Lean regulation. Dynamic regulation. Learned regulation written by the Buffets, Bransons, Gates, and the Mittals. Not by the lawyers. Not that Obama thinks he has reason to smile.
Economics is like hunting. Without the deer dead on the table, even good instructions remain academic, so the instructions must come from a real deer hunter.
Therefore regulation itself must become part of the global free market of ideas, without any Krugmans or Bernankes standing in the way.
This “self-regulation” of the quality of regulatory ideas has now become possible through the open global communication standard.
Mentally and psychologically – and genetically, in memoriam – Rumsfeld´s “old Europe” is ahead of that learning game through severe aristocracic spiritual and monetary default, Adolf Hitler and Stalin and reconvalescence from that test into modern democracies through excellent knowledge and the will to live on.
I think everybody in this world has grown a lot stronger in the past decades than some gloomists think.
It is an act of pragmatic balance, not of ideology.
The principle of solidarity in modern democratic systems is not wrong and calling it socialism at every tweak is hysterical.
In Europe, we might bicker about our health care system from morning to evening, but come try take it from us, rich or poor, you stand no chance, I dare claim.
But the Lady remains a hot senior analyst in warning us: “the problem with socialism is that one day you run out of other people´s money.” Avoid the extremes.
In the US, the problems with this idea can arise through simple geography. The neighbor can be far that I am asked to show solidarity with.

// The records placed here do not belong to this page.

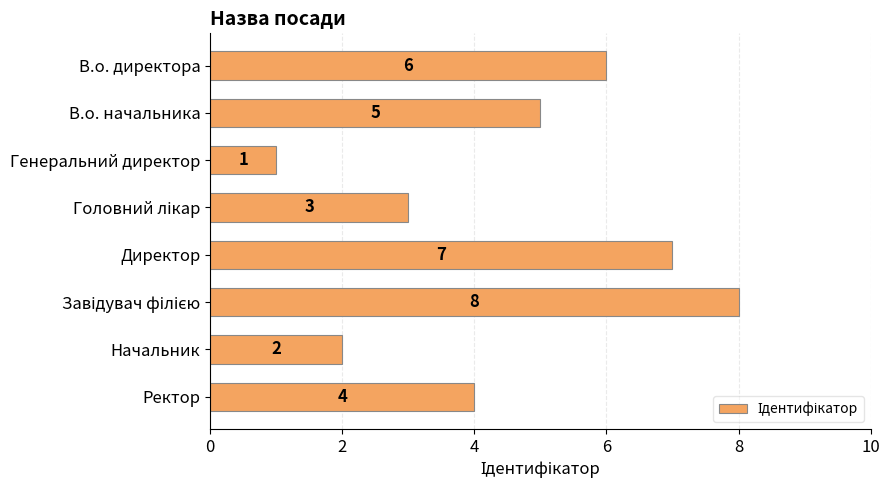

Is it true that the value at Директор is 7?

True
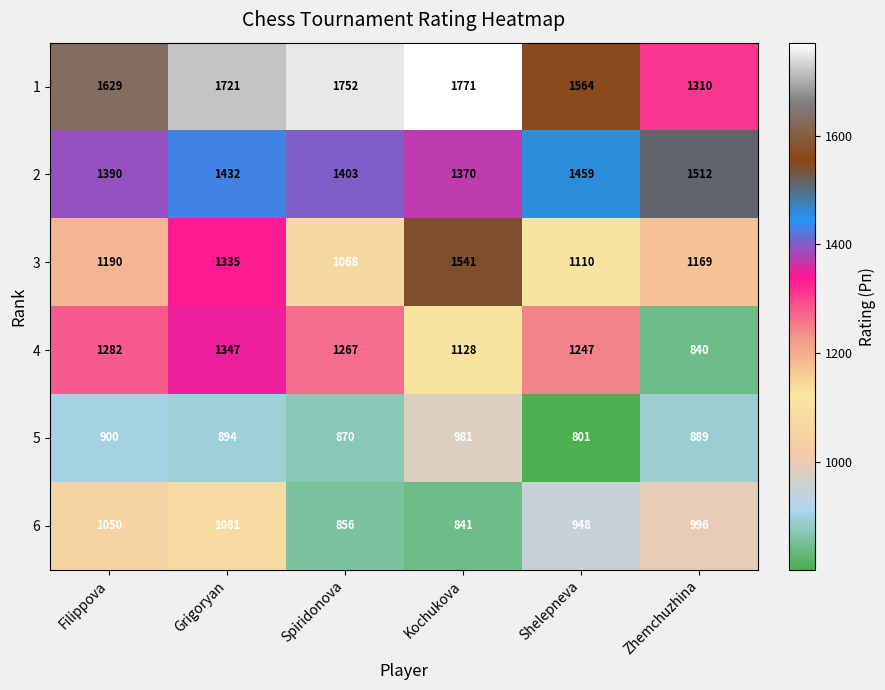

Count the number of data series in this chart.

6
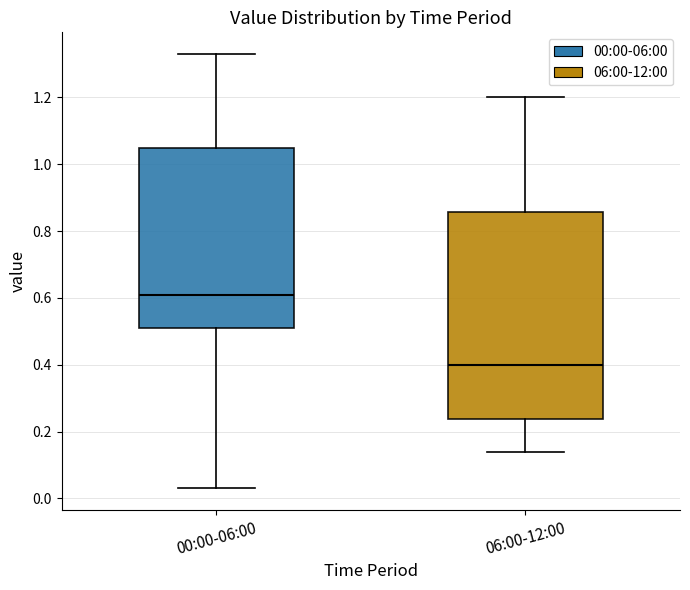

Comparing the boxes themselves (not the whiskers), which one is the tallest?

06:00-12:00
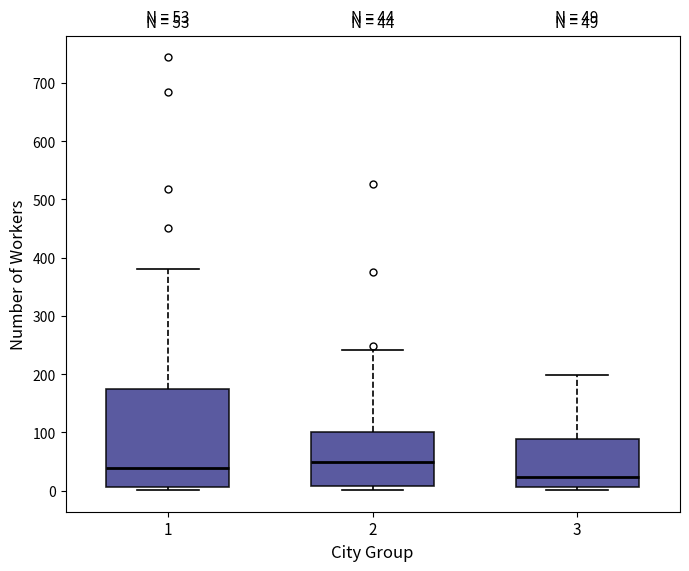

Which box is the tallest, from its lower edge to its upper edge?

1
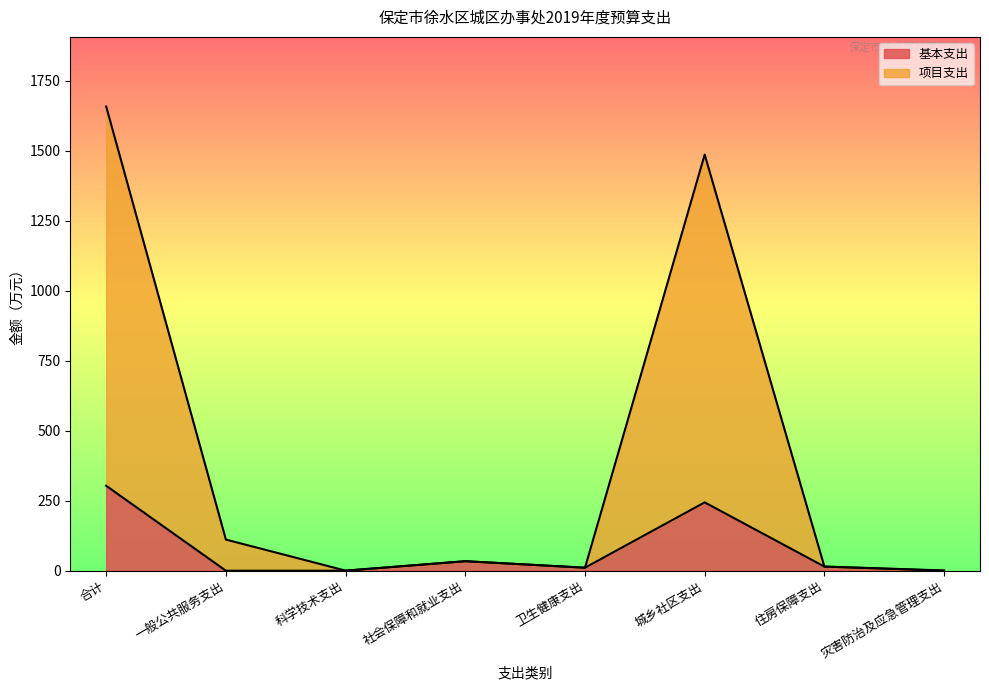

Between 卫生健康支出 and 住房保障支出, which is larger?

住房保障支出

And it requires the fool-proof registration of the citizen at various points in life.
Because, sometimes it seems I wish to shout at “The” Republican (of today): man, if you talk like that you must come to the ER and say no to the 13 yr. old girl without healthcare. Otherwise your talk remains purely academic. You cannot say no to the girl. You ought not. You won´t. You know it.
So there has to be a solution that avoids the most expensive station of any hospital, the ER.
—
We must learn to balance out socialism and capitalism and we will see that the new whole maybe more than it´s parts.
A crisis is the chance. Rome failed for other reasons than just monetary ones. It failed in it´s spirit.
If this crisis ignites the Thomas Jeffersons and Benjamin Franklins in the US citizens, there might be other scenarios for the new normal.
I think the US is in a state of puberty. It will only ripe and become all the better. It is like a kid trying drugs. Uuups, debt IS dangerous, no matter what it was spent for. Aha. Ouch. And lead again as one among his peers: through creativity and excellence.
The really good stuff I still read here – on the US pages.
Happy Easter. Shalom and salamaleikum and om.
P.S.: Can anyone help? How can one invest (derivatives/leverages) from Europe into RA´s picks? Does anyone have a tip? I hope this is not a stupid question.